First look at the meaning of καταργέω:
καταργέω ... ① to cause someth. to be unproductive, use up, exhaust, waste of a tree κ. τὴν γῆν Lk 13:7 (cp. ἀργεῖ οὐδὲν ἀλλὰ καρποφορεῖ OdeSol 11:23).
② to cause someth. to lose its power or effectiveness, invalidate, make powerless fig. extension of 1 ... τὰ ὄντα κ. nullify the things that (actually) exist 1 Cor 1:28. τὸν νόμον make the law invalid Eph 2:15; cp. Ro 3:31 ... ③ to cause someth. to come to an end or to be no longer in existence, abolish, wipe out, set aside τὶ someth. τὰ τοῦ νηπίου set aside childish ways 1 Cor 13:11.... ④ to cause the release of someone from an obligation (one has nothing more to do with it), be discharged, be released.
Arndt, W., Danker, F. W., Bauer, W., & Gingrich, F. W. (2000). In A Greek-English lexicon of the New Testament and other early Christian literature (3rd ed., p. 525-526). University of Chicago Press.

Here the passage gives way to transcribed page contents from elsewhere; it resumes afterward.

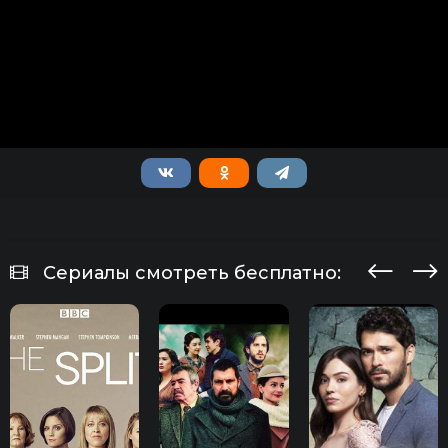
Сериалы смотреть бесплатно: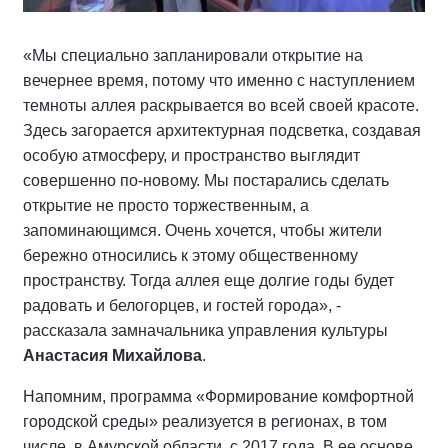
«Мы специально запланировали открытие на
вечернее время, потому что именно с наступлением
темноты аллея раскрывается во всей своей красоте.
Здесь загорается архитектурная подсветка, создавая
особую атмосферу, и пространство выглядит
совершенно по-новому. Мы постарались сделать
открытие не просто торжественным, а
запоминающимся. Очень хочется, чтобы жители
бережно относились к этому общественному
пространству. Тогда аллея еще долгие годы будет
радовать и белогорцев, и гостей города», -
рассказала замначальника управления культуры
Анастасия Михайлова
.
Напомним, программа «Формирование комфортной
городской среды» реализуется в регионах, в том
числе, в Амурской области, с 2017 года. В ее основе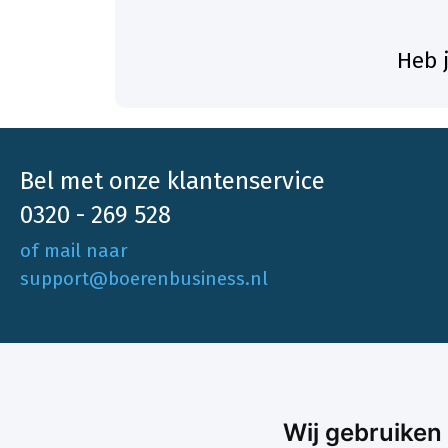
Heb 
Bel met onze klantenservice
0320 - 269 528
of mail naar
support@boerenbusiness.nl
Ons aa
Wij gebruiken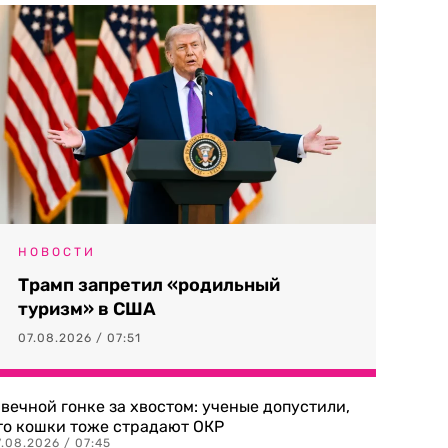
НОВОСТИ
Трамп запретил «родильный
туризм» в США
07.08.2026 / 07:51
 вечной гонке за хвостом: ученые допустили,
то кошки тоже страдают ОКР
.08.2026 / 07:45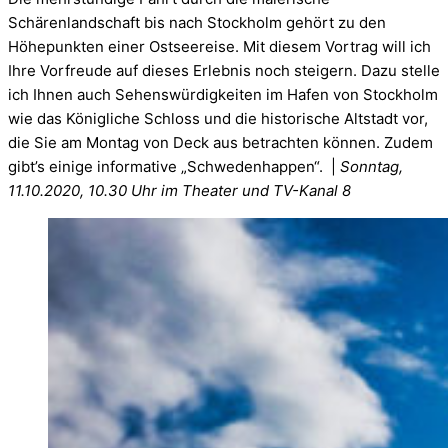
Schärenlandschaft bis nach Stockholm gehört zu den
Höhepunkten einer Ostseereise. Mit diesem Vortrag will ich
Ihre Vorfreude auf dieses Erlebnis noch steigern. Dazu stelle
ich Ihnen auch Sehenswürdigkeiten im Hafen von Stockholm
wie das Königliche Schloss und die historische Altstadt vor,
die Sie am Montag von Deck aus betrachten können. Zudem
gibt’s einige informative „Schwedenhappen“. |
Sonntag,
11.10.2020, 10.30 Uhr im Theater und TV-Kanal 8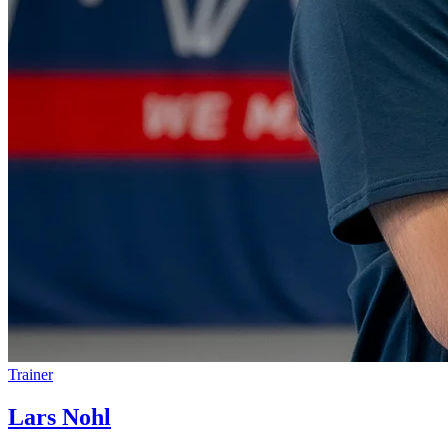
Trainer
Lars Nohl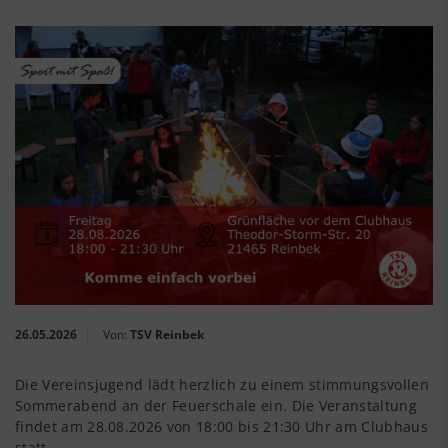
26.05.2026
Von:
TSV Reinbek
Die Vereinsjugend lädt herzlich zu einem stimmungsvollen
Sommerabend an der Feuerschale ein. Die Veranstaltung
findet am 28.08.2026 von 18:00 bis 21:30 Uhr am Clubhaus
statt.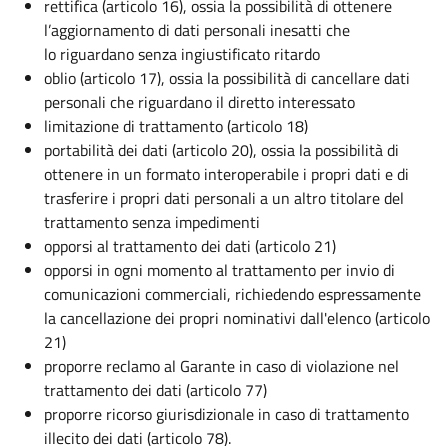
rettifica (articolo 16), ossia la possibilità di ottenere
l’aggiornamento di dati personali inesatti che
lo riguardano senza ingiustificato ritardo
oblio (articolo 17), ossia la possibilità di cancellare dati
personali che riguardano il diretto interessato
limitazione di trattamento (articolo 18)
portabilità dei dati (articolo 20), ossia la possibilità di
ottenere in un formato interoperabile i propri dati e di
trasferire i propri dati personali a un altro titolare del
trattamento senza impedimenti
opporsi al trattamento dei dati (articolo 21)
opporsi in ogni momento al trattamento per invio di
comunicazioni commerciali, richiedendo espressamente
la cancellazione dei propri nominativi dall'elenco (articolo
21)
proporre reclamo al Garante in caso di violazione nel
trattamento dei dati (articolo 77)
proporre ricorso giurisdizionale in caso di trattamento
illecito dei dati (articolo 78).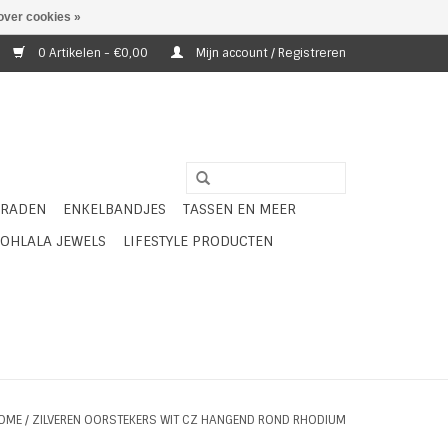
over cookies »
0 Artikelen - €0,00
Mijn account / Registreren
ERADEN
ENKELBANDJES
TASSEN EN MEER
OHLALA JEWELS
LIFESTYLE PRODUCTEN
OME
/
ZILVEREN OORSTEKERS WIT CZ HANGEND ROND RHODIUM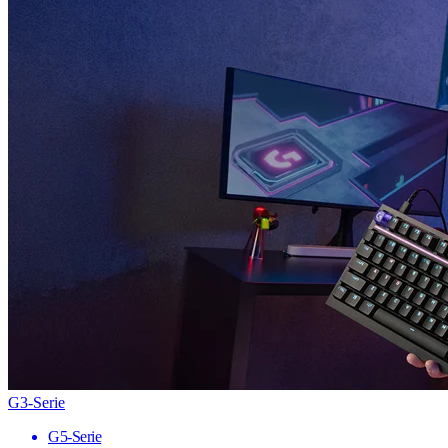
G3-Serie
G5-Serie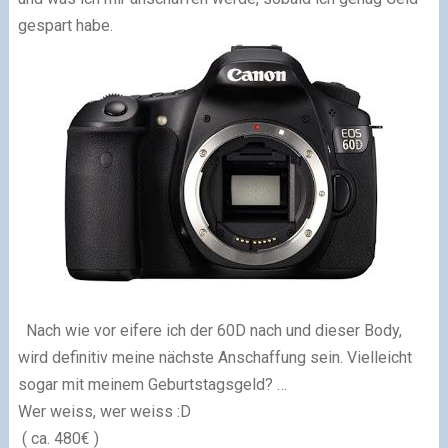
gespart habe.
Nach wie vor eifere ich der 60D nach und dieser Body,
wird definitiv meine nächste Anschaffung sein. Vielleicht
sogar mit meinem Geburtstagsgeld? …
Wer weiss, wer weiss :D
( ca. 480€ )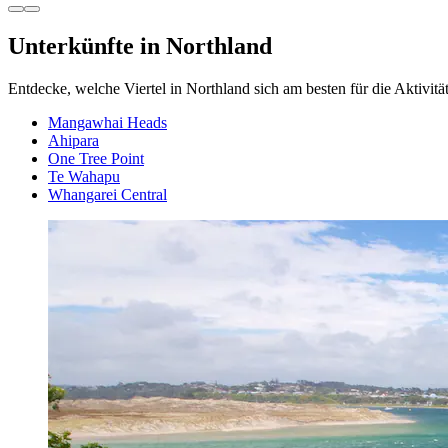
Unterkünfte in Northland
Entdecke, welche Viertel in Northland sich am besten für die Aktivitä
Mangawhai Heads
Ahipara
One Tree Point
Te Wahapu
Whangarei Central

While BDAG puts both verses with the meaning of (2), the context points to Eph. 2:15 having the meaning of (4), thus two different meanings for καταργέω.
The context is "he himself is our peace" in v14. We need to overcome what the English word for peace means to what שָׁלֵם means in the Old Testament law.
See Is the term שָׁלֹום (peace) in Isaiah 53:5 usually misunderstood?
Tetelestai - What did Jesus really say in John 19:30 assuming he spoke Aramaic or Hebrew?
Thus, Eph. 2:15 means Jesus Christ released us from the legal obligation of the Old Testament law by being the sacrifice for our sins. However, as in Rom. 3:31, he did not abolish the law but fulfilled it for us. In Romans 3 Paul wrote that sin is still valid (Rom. 3:23). In Eph. 2:15 Paul wrote that Jesus Christ paid the restitution for the Law.